China’s 1st HIV drug found to be clinically safe

BEIJING, 22 June 2022:

The first drug developed in China for the treatment of HIV (human immunodeficiency virus, which can lead to the onset of AIDS or acquired immunodeficiency syndrome) has proved to be safe and effective in results of clinical trials, state-owned Xinhua agency reported today.

Aikening, or albuvirtide (ABT), is a generic drug belonging to a group of anti-HIV drugs called a fusion inhibitor – which block the virus from entering certain cells of the immune system.

The results of the phase III clinical trial, which lasted for 48 weeks, were published in the Journal of Infection and showed that the combination of ABT with Kaletra antiretroviral showed a good safety profile.

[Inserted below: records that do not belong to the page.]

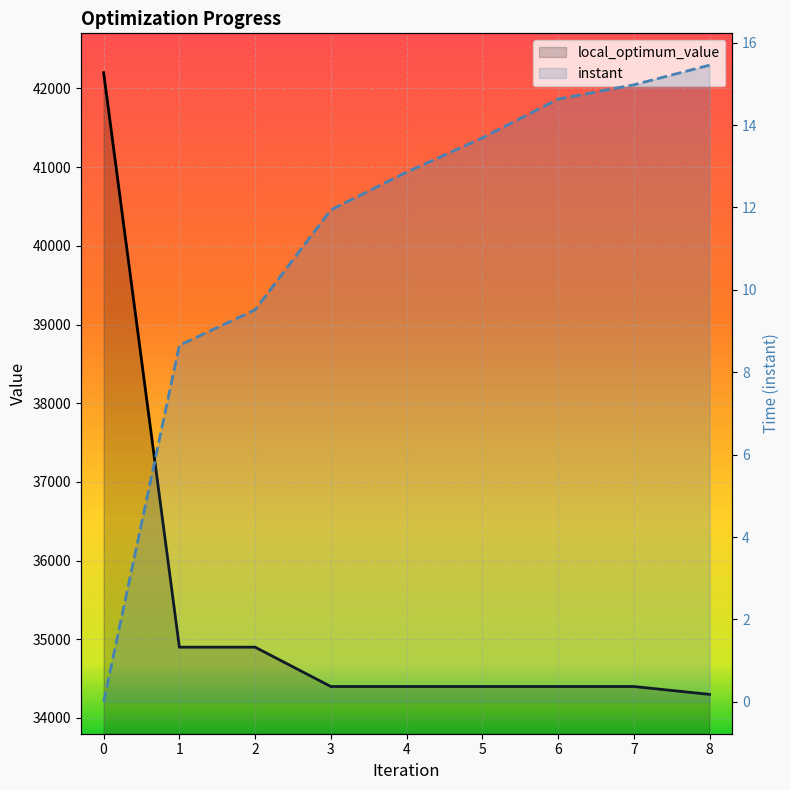

Is the value of local_optimum_value at 4 greater than the value of instant at 5?

Yes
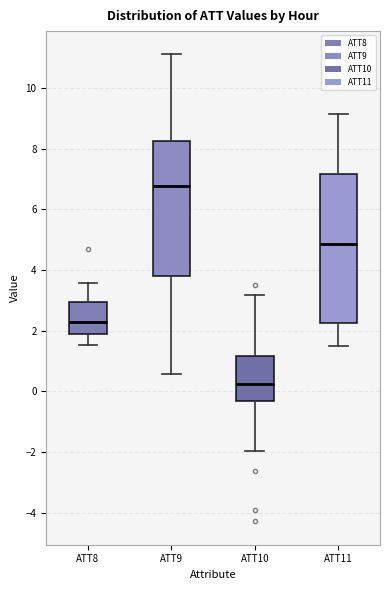

Reading left to right, transcribe this box plot: for each box, give where its median line is, the range the box spans, and where its two whiskers end, as read against the y-axis. The values are not printed on the chart, so give them approximately, as read against the axis.

ATT8: median 2.2, box 2.0 to 3.0, whiskers 1.6 to 3.6
ATT9: median 6.8, box 3.8 to 8.2, whiskers 0.6 to 11.0
ATT10: median 0.2, box -0.4 to 1.2, whiskers -2.0 to 3.2
ATT11: median 4.8, box 2.2 to 7.2, whiskers 1.4 to 9.2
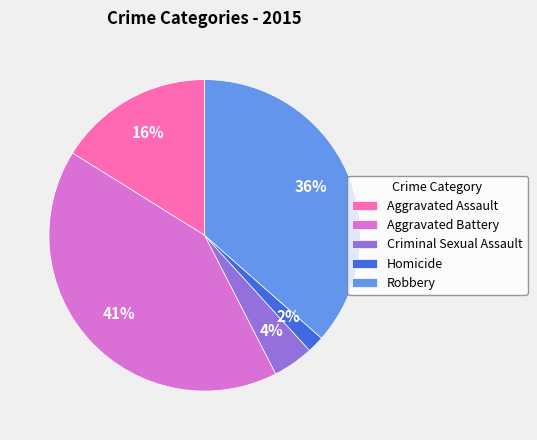

Count the number of slices in the pie.

5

For the trials, ABT developer Frontier Biotech recruited 418 HIV patients in China – who previously failed to inhibit the virus with oral antiviral drugs.

After administering ABT and Kaletra for four weeks, 41% of participants saw their plasma viral load less than 50 copy/ml – which signified the HIV viruses were “undetected” – while 83% had been effectively treated as about 99% of HIV viruses in their bodies were inhibited, according to the study.

The clinical trial, which began in 2013, is the first of its kind in the world to use a two-drug regimen and the first conducted among an all-Asians group.

In May 2018, ABT received a new drug certificate from the National Medical Products Administration in China and as early as October of that same year, it was included as one of the main antiretroviral drugs available in the Chinese guidelines for HIV diagnosis and treatment.

According to the National Health Commission, about 1.25 million patients were living with HIV in China in 2020  – a country where about 80,000 people contract the virus each year.